=== Listed entries ===

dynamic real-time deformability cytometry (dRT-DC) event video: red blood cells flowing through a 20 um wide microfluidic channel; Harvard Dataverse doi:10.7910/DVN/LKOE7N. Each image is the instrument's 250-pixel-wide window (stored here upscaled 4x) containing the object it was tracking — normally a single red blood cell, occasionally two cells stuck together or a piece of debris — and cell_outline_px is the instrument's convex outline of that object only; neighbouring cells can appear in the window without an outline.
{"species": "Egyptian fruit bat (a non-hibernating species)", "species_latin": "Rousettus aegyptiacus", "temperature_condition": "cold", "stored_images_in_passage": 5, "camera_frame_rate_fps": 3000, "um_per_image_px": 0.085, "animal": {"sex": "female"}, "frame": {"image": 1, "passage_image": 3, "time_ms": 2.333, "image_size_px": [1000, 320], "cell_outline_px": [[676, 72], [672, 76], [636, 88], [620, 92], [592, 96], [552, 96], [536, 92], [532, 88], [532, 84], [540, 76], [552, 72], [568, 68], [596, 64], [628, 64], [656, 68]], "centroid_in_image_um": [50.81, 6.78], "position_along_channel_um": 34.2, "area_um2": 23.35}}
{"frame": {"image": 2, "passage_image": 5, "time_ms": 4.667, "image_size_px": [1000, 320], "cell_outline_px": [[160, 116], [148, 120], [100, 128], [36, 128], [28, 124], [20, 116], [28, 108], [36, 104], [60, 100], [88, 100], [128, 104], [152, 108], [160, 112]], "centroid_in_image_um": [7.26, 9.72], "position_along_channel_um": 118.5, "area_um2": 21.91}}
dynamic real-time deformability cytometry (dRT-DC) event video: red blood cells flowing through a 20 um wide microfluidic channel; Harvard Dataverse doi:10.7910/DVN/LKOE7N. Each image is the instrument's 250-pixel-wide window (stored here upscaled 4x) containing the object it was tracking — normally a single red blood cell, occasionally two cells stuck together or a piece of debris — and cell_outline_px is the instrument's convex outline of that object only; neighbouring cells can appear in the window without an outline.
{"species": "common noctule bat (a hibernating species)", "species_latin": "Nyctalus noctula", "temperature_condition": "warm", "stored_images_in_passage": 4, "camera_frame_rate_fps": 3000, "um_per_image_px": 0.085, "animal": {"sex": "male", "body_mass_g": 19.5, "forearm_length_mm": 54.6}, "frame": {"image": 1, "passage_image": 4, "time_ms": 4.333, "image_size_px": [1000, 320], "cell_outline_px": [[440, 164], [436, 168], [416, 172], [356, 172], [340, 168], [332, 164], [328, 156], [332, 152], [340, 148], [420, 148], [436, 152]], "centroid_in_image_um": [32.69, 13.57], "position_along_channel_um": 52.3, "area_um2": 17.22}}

===

## Directive
Write the whole listing out again. Keep every line exactly as it is.

## Solved exercise
dynamic real-time deformability cytometry (dRT-DC) event video: red blood cells flowing through a 20 um wide microfluidic channel; Harvard Dataverse doi:10.7910/DVN/LKOE7N. Each image is the instrument's 250-pixel-wide window (stored here upscaled 4x) containing the object it was tracking — normally a single red blood cell, occasionally two cells stuck together or a piece of debris — and cell_outline_px is the instrument's convex outline of that object only; neighbouring cells can appear in the window without an outline.
{"species": "Egyptian fruit bat (a non-hibernating species)", "species_latin": "Rousettus aegyptiacus", "temperature_condition": "cold", "stored_images_in_passage": 5, "camera_frame_rate_fps": 3000, "um_per_image_px": 0.085, "animal": {"sex": "female"}, "frame": {"image": 1, "passage_image": 3, "time_ms": 2.333, "image_size_px": [1000, 320], "cell_outline_px": [[676, 72], [672, 76], [636, 88], [620, 92], [592, 96], [552, 96], [536, 92], [532, 88], [532, 84], [540, 76], [552, 72], [568, 68], [596, 64], [628, 64], [656, 68]], "centroid_in_image_um": [50.81, 6.78], "position_along_channel_um": 34.2, "area_um2": 23.35}}
{"frame": {"image": 2, "passage_image": 5, "time_ms": 4.667, "image_size_px": [1000, 320], "cell_outline_px": [[160, 116], [148, 120], [100, 128], [36, 128], [28, 124], [20, 116], [28, 108], [36, 104], [60, 100], [88, 100], [128, 104], [152, 108], [160, 112]], "centroid_in_image_um": [7.26, 9.72], "position_along_channel_um": 118.5, "area_um2": 21.91}}
dynamic real-time deformability cytometry (dRT-DC) event video: red blood cells flowing through a 20 um wide microfluidic channel; Harvard Dataverse doi:10.7910/DVN/LKOE7N. Each image is the instrument's 250-pixel-wide window (stored here upscaled 4x) containing the object it was tracking — normally a single red blood cell, occasionally two cells stuck together or a piece of debris — and cell_outline_px is the instrument's convex outline of that object only; neighbouring cells can appear in the window without an outline.
{"species": "common noctule bat (a hibernating species)", "species_latin": "Nyctalus noctula", "temperature_condition": "warm", "stored_images_in_passage": 4, "camera_frame_rate_fps": 3000, "um_per_image_px": 0.085, "animal": {"sex": "male", "body_mass_g": 19.5, "forearm_length_mm": 54.6}, "frame": {"image": 1, "passage_image": 4, "time_ms": 4.333, "image_size_px": [1000, 320], "cell_outline_px": [[440, 164], [436, 168], [416, 172], [356, 172], [340, 168], [332, 164], [328, 156], [332, 152], [340, 148], [420, 148], [436, 152]], "centroid_in_image_um": [32.69, 13.57], "position_along_channel_um": 52.3, "area_um2": 17.22}}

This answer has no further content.